MATERIAL SHOWN START
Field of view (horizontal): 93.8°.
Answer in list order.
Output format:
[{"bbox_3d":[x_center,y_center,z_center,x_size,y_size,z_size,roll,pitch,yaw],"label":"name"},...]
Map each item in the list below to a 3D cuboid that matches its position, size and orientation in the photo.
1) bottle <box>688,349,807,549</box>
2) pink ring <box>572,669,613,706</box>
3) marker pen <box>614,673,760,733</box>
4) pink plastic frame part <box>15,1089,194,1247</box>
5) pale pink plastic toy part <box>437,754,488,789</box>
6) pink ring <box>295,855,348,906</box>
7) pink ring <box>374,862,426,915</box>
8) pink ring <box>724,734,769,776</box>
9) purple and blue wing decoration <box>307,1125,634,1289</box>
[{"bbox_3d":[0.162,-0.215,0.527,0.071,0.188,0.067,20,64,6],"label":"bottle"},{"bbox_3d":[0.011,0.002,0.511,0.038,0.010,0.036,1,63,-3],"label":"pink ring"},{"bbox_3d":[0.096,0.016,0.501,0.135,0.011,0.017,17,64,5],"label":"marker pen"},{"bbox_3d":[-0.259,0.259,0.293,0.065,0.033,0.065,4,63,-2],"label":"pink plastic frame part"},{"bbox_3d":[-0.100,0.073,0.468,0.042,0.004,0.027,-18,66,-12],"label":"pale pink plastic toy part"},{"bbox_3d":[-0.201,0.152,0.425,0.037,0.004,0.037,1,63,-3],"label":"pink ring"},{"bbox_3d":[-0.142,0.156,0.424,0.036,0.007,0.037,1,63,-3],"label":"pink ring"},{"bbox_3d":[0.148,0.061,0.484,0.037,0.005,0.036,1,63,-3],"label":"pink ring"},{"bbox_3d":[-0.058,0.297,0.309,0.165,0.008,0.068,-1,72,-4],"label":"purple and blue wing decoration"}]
MATERIAL SHOWN END
MATERIAL SHOWN START
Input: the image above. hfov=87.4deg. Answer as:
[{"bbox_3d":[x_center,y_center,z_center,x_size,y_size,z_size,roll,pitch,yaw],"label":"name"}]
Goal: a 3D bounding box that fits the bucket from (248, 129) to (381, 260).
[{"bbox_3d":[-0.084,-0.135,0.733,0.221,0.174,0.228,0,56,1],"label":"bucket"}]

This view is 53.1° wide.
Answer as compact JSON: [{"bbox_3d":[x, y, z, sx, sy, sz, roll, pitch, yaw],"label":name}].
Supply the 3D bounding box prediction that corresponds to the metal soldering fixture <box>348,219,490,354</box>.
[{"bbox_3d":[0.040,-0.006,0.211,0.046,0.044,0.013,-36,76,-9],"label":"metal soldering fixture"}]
MATERIAL SHOWN END
ACTION ITEM: Using the data above, print exactly the lines from the line that contains "Field of view (horizontal): 93.8°." through the line that contains "1) bottle <box>688,349,807,549</box>", with both included.

WORKED SOLUTION:
Field of view (horizontal): 93.8°.
Answer in list order.
Output format:
[{"bbox_3d":[x_center,y_center,z_center,x_size,y_size,z_size,roll,pitch,yaw],"label":"name"},...]
Map each item in the list below to a 3D cuboid that matches its position, size and orientation in the photo.
1) bottle <box>688,349,807,549</box>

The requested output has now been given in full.